Magnesium Self-Experiments
Magnesium and Muscle Cramps / Twitches
- Many commenters report strong personal correlations between magnesium intake and reduced cramps, spasms, and muscle twitches, especially with heavy exercise, heat, or sweating.
- Others say magnesium did nothing for their cramps, which disappeared only after dietary changes (e.g., low carb) or were related to other imbalances (calcium, potassium, creatine, sleep).
- One position: magnesium clearly helps when there is deficiency; if cramps have another cause, supplementation won’t help.
Deficiency, Testing, and Body Stores
- Linked research notes only ~0.3% of body magnesium is in serum; blood levels can look “normal” despite tissue deficiency.
- A magnesium/calcium serum ratio may be more sensitive than magnesium alone.
- Bones store enough magnesium for roughly 10 days of RDA-level needs; kidneys handle short‑term regulation, so daily intake still matters.
B Vitamins: Confusion and Toxicity
- Initial claim that excess B12 causes neuropathy is later corrected to B6.
- Several detailed anecdotes describe severe B6-induced neuropathy at doses well below some countries’ official upper limits.
- Commenters highlight that B6 is water-soluble but has a long half-life, accumulates over weeks, and is often hidden in multis, “high potency” products, fortified foods, and Mg+B6 combos.
- B12, in contrast, is generally described as safe and often used to prevent neuropathy.
Forms, Side Effects, and Topical Use
- Magnesium oxide is cheap and strongly laxative; citrate partly laxative; glycinate, taurate, lysinate, chloride, and threonate are preferred by some for better tolerance or subjective effects.
- Several note GI upset at higher doses, with diarrhea as a practical upper limit.
- Topical forms (sprays, “magnesium oil”, Epsom salt baths) are popular anecdotally, but cited reviews find weak evidence for meaningful dermal absorption; this is contested.
Sleep, Mood, Pain, and Other Effects
- Multiple anecdotes: magnesium improves sleep quality, reduces nighttime cramps, lowers blood pressure, and helps with tension headaches or migraines (especially glycinate).
- Some report dramatic but idiosyncratic effects on dreams, stress, back spasms, and even opioid response.

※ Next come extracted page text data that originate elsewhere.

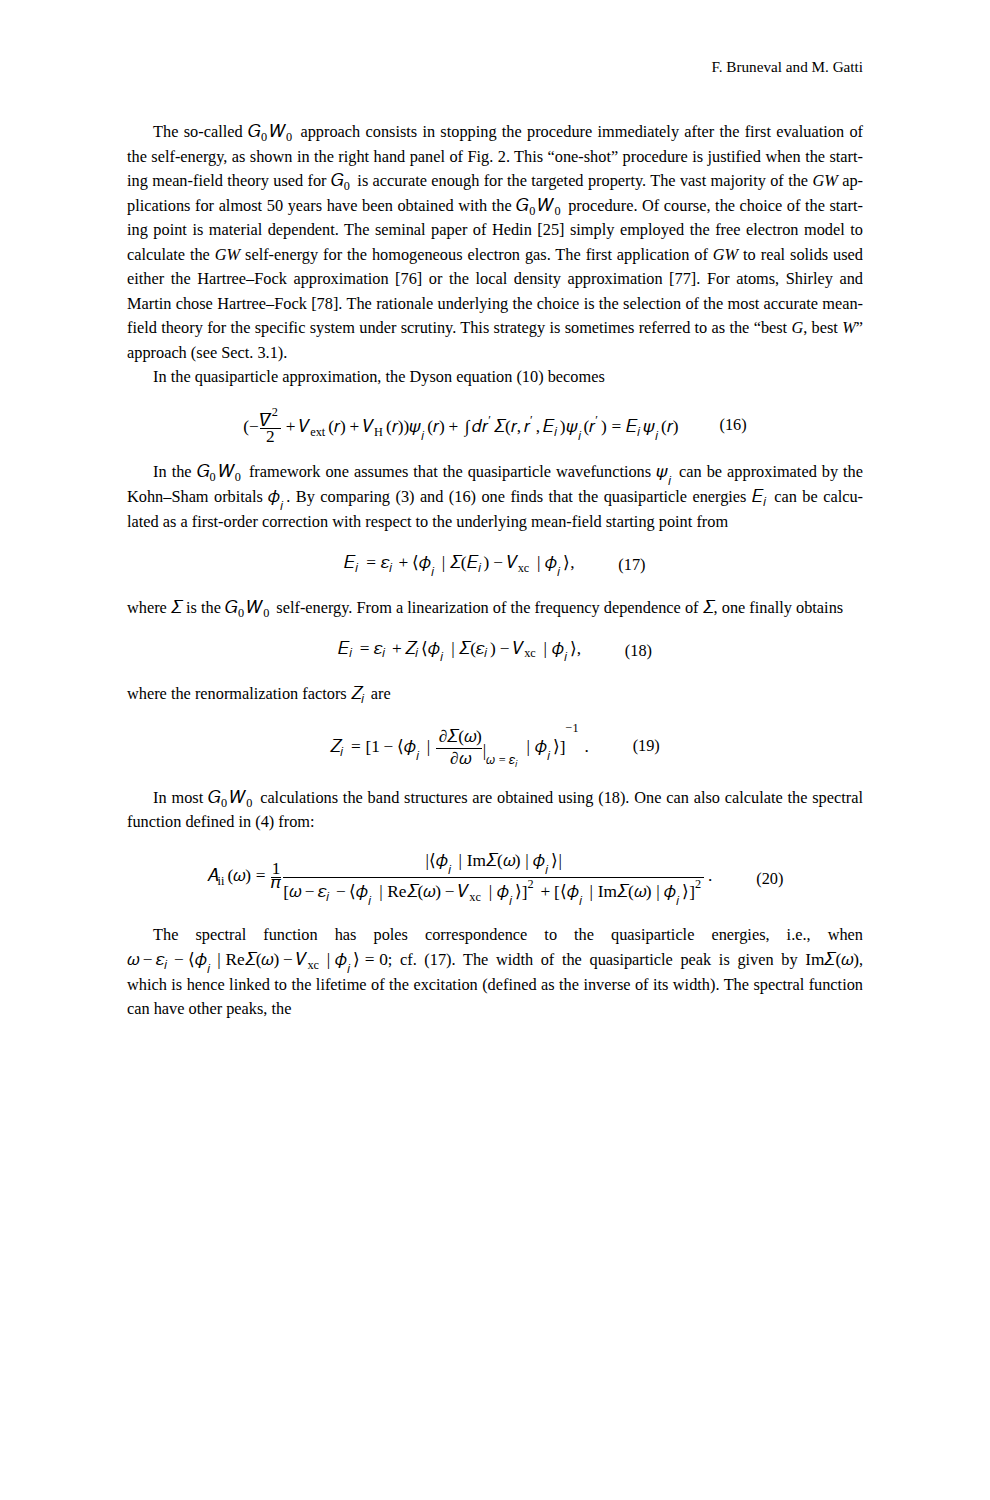F. Bruneval and M. Gatti
The so-called G0W0 approach consists in stopping the procedure immediately after the first evaluation of the self-energy, as shown in the right hand panel of Fig. 2. This “one-shot” procedure is justified when the starting mean-field theory used for G0 is accurate enough for the targeted property. The vast majority of the GW applications for almost 50 years have been obtained with the G0W0 procedure. Of course, the choice of the starting point is material dependent. The seminal paper of Hedin [25] simply employed the free electron model to calculate the GW self-energy for the homogeneous electron gas. The first application of GW to real solids used either the Hartree–Fock approximation [76] or the local density approximation [77]. For atoms, Shirley and Martin chose Hartree–Fock [78]. The rationale underlying the choice is the selection of the most accurate mean-field theory for the specific system under scrutiny. This strategy is sometimes referred to as the “best G, best W” approach (see Sect. 3.1).
In the quasiparticle approximation, the Dyson equation (10) becomes
( − ∇22 + Vext (r) + VH (r) ) ψi (r) + ∫ dr′ Σ (r,r′,Ei) ψi (r′) = Ei ψi (r)
(16)
In the G0W0 framework one assumes that the quasiparticle wavefunctions ψi can be approximated by the Kohn–Sham orbitals ϕi. By comparing (3) and (16) one finds that the quasiparticle energies Ei can be calculated as a first-order correction with respect to the underlying mean-field starting point from
Ei = εi + ⟨ ϕi | Σ(Ei) − Vxc | ϕi ⟩ ,
(17)
where Σ is the G0W0 self-energy. From a linearization of the frequency dependence of Σ, one finally obtains
Ei = εi + Zi ⟨ ϕi | Σ(εi) − Vxc | ϕi ⟩ ,
(18)
where the renormalization factors Zi are
Zi = [ 1 − ⟨ ϕi | ∂Σ(ω) ∂ω | ω=εi | ϕi ⟩ ] −1 .
(19)
In most G0W0 calculations the band structures are obtained using (18). One can also calculate the spectral function defined in (4) from:
Aii (ω) = 1π | ⟨ ϕi | ImΣ(ω) | ϕi ⟩ | [ ω − εi − ⟨ ϕi | ReΣ(ω) − Vxc | ϕi ⟩ ] 2 + [ ⟨ ϕi | ImΣ(ω) | ϕi ⟩ ] 2 .
(20)
The spectral function has poles correspondence to the quasiparticle energies, i.e., when ω−εi−⟨ϕi|ReΣ(ω)−Vxc|ϕi⟩=0; cf. (17). The width of the quasiparticle peak is given by ImΣ(ω), which is hence linked to the lifetime of the excitation (defined as the inverse of its width). The spectral function can have other peaks, the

Others notice no mood or cognitive change.
Self-Experiments, Measurement, and Skepticism
- Commenters debate how to objectively measure “mood” and “productivity”; suggestions include sleep quality on waking, HRV, and standardized tasks (e.g., chess puzzles).
- Some view such self-experiments and biohacking as overcomplicated, low-yield, and potentially risky compared to basics like sleep, diet, exercise, and stress management.
- Others recommend tracking apps (e.g., quantified-self style logging with reminders and CSV export) to make experiments more systematic.